====== RAW DATA ======

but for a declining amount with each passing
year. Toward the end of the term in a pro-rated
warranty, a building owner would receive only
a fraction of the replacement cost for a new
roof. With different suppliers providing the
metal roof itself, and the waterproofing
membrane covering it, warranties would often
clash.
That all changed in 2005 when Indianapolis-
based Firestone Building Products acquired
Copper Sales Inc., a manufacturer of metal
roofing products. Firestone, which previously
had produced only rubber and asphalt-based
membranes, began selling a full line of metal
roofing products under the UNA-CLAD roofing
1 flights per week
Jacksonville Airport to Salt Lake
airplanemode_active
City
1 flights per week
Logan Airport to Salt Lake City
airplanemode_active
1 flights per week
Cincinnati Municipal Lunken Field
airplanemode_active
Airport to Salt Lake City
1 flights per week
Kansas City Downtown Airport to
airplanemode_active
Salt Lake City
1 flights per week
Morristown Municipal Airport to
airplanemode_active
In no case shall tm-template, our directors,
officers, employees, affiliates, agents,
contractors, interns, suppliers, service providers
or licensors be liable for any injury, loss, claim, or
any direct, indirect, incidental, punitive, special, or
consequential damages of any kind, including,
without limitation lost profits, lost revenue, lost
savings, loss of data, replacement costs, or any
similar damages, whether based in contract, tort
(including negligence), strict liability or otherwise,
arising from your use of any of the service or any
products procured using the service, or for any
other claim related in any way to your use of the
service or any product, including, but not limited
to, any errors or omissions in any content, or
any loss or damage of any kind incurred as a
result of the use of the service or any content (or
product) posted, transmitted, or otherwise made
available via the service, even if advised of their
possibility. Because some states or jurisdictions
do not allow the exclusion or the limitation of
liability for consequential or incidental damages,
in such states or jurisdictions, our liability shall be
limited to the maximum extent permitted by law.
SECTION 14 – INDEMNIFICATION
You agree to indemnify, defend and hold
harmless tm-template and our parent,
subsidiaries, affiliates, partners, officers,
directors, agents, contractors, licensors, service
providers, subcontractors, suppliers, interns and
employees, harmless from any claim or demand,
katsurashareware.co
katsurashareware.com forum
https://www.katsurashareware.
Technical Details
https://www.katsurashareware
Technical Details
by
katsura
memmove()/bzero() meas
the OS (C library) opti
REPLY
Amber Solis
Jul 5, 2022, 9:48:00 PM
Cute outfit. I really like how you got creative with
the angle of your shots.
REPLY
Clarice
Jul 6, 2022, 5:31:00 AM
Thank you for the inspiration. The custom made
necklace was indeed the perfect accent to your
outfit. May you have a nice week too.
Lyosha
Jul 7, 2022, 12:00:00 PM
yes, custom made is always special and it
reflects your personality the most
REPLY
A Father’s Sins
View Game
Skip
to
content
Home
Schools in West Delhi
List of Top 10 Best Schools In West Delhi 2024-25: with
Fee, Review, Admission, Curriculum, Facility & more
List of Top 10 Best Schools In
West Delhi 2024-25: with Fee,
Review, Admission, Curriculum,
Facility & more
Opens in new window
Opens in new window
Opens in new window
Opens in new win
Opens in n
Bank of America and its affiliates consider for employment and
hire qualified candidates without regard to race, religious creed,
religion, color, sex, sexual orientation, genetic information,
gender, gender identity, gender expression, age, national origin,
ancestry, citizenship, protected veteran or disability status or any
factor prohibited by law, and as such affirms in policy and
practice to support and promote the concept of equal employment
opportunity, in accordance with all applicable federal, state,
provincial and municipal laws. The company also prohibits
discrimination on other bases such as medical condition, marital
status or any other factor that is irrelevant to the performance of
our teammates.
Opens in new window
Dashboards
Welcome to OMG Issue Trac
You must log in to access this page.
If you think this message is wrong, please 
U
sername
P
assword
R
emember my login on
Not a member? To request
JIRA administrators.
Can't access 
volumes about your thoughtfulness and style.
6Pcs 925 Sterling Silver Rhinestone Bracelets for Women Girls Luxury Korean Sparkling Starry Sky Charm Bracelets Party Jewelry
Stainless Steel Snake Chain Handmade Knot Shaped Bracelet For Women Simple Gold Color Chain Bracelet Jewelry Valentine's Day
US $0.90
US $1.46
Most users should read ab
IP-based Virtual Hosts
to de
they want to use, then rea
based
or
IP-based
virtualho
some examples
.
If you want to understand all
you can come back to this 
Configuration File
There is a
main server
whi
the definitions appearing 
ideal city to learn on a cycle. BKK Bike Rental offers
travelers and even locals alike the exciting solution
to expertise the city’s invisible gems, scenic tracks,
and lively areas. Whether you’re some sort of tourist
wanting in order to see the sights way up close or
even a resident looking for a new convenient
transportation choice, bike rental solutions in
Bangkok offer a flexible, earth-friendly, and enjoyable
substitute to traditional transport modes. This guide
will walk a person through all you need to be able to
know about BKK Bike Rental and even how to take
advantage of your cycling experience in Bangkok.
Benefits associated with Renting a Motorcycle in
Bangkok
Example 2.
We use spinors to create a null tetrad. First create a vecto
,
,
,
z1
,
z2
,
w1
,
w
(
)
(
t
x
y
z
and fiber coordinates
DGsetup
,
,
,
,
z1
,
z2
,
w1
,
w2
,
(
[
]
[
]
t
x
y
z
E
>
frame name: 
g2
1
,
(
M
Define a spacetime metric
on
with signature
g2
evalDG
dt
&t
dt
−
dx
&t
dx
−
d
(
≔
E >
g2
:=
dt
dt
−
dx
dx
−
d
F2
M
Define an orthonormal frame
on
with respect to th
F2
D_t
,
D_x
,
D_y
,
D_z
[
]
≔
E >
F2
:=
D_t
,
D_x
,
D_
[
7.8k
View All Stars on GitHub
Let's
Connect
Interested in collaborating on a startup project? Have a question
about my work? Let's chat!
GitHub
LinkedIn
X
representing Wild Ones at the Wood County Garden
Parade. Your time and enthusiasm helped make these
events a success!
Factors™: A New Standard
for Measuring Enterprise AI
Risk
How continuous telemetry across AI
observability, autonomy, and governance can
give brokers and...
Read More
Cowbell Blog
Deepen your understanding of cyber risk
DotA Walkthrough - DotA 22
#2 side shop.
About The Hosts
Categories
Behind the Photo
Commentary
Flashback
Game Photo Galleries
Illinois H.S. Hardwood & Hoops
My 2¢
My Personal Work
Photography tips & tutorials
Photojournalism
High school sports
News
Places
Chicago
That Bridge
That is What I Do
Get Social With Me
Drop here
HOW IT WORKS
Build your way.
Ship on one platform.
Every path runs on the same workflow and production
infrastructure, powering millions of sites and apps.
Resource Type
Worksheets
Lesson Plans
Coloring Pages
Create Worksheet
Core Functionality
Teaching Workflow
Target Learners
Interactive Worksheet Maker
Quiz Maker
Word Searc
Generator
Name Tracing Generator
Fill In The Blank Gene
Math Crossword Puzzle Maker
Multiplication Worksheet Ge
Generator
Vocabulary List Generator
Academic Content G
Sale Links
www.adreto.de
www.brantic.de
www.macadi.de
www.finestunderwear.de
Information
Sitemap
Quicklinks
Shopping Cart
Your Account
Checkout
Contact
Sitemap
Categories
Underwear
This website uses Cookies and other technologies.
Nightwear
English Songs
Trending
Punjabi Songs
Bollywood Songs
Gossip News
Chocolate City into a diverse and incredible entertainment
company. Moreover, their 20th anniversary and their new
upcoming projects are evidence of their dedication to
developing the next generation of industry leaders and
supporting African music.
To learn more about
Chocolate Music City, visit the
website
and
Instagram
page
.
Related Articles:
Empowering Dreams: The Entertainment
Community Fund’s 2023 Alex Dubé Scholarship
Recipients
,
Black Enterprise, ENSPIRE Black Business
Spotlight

======

▶ **ACTION ITEM**
Copy out the lines from the very first one through the line that contains "result of the", both included, keeping every word and mark unchanged.

▶ **WORKED SOLUTION**
but for a declining amount with each passing
year. Toward the end of the term in a pro-rated
warranty, a building owner would receive only
a fraction of the replacement cost for a new
roof. With different suppliers providing the
metal roof itself, and the waterproofing
membrane covering it, warranties would often
clash.
That all changed in 2005 when Indianapolis-
based Firestone Building Products acquired
Copper Sales Inc., a manufacturer of metal
roofing products. Firestone, which previously
had produced only rubber and asphalt-based
membranes, began selling a full line of metal
roofing products under the UNA-CLAD roofing
1 flights per week
Jacksonville Airport to Salt Lake
airplanemode_active
City
1 flights per week
Logan Airport to Salt Lake City
airplanemode_active
1 flights per week
Cincinnati Municipal Lunken Field
airplanemode_active
Airport to Salt Lake City
1 flights per week
Kansas City Downtown Airport to
airplanemode_active
Salt Lake City
1 flights per week
Morristown Municipal Airport to
airplanemode_active
In no case shall tm-template, our directors,
officers, employees, affiliates, agents,
contractors, interns, suppliers, service providers
or licensors be liable for any injury, loss, claim, or
any direct, indirect, incidental, punitive, special, or
consequential damages of any kind, including,
without limitation lost profits, lost revenue, lost
savings, loss of data, replacement costs, or any
similar damages, whether based in contract, tort
(including negligence), strict liability or otherwise,
arising from your use of any of the service or any
products procured using the service, or for any
other claim related in any way to your use of the
service or any product, including, but not limited
to, any errors or omissions in any content, or
any loss or damage of any kind incurred as a
result of the use of the service or any content (or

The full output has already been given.